Dataset entries
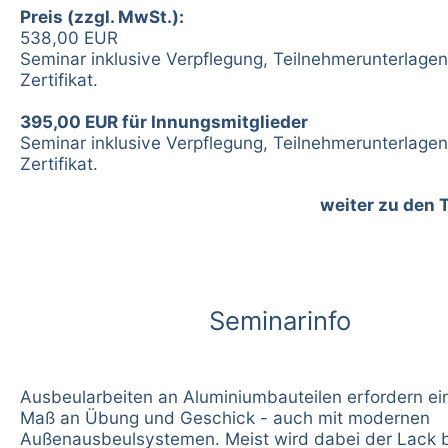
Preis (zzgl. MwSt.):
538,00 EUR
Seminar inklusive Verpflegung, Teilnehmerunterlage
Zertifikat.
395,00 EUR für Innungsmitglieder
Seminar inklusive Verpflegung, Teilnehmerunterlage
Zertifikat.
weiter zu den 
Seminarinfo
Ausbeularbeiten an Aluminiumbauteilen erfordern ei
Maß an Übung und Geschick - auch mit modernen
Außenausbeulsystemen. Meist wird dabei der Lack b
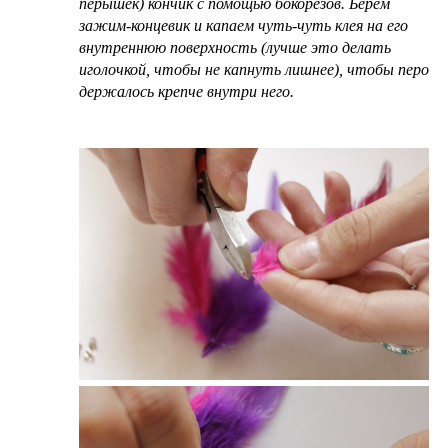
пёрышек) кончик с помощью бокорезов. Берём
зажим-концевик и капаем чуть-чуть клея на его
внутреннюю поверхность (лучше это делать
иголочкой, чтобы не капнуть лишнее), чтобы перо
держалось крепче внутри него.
--
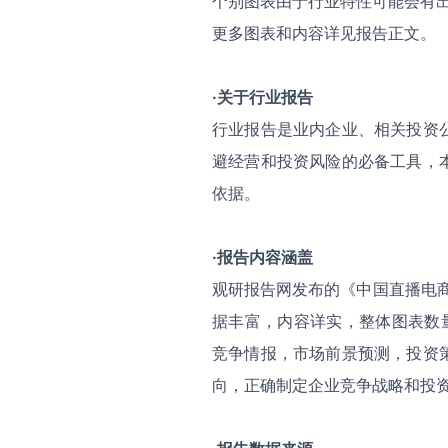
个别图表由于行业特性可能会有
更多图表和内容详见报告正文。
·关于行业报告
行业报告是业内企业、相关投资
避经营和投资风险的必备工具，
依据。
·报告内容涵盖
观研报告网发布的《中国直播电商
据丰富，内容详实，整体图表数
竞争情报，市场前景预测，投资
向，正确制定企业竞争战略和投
...
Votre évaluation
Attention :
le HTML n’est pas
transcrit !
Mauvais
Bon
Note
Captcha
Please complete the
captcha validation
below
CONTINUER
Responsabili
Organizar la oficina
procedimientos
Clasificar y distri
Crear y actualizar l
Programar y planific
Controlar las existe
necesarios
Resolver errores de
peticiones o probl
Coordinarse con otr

Task to complete:
Go to the line with "пёрышек) кончик с помощью бокорезов. Берём" in the entries above and repeat every line from there through the line with "держалось крепче внутри него.", exactly and with no other text.

Written response:
пёрышек) кончик с помощью бокорезов. Берём
зажим-концевик и капаем чуть-чуть клея на его
внутреннюю поверхность (лучше это делать
иголочкой, чтобы не капнуть лишнее), чтобы перо
держалось крепче внутри него.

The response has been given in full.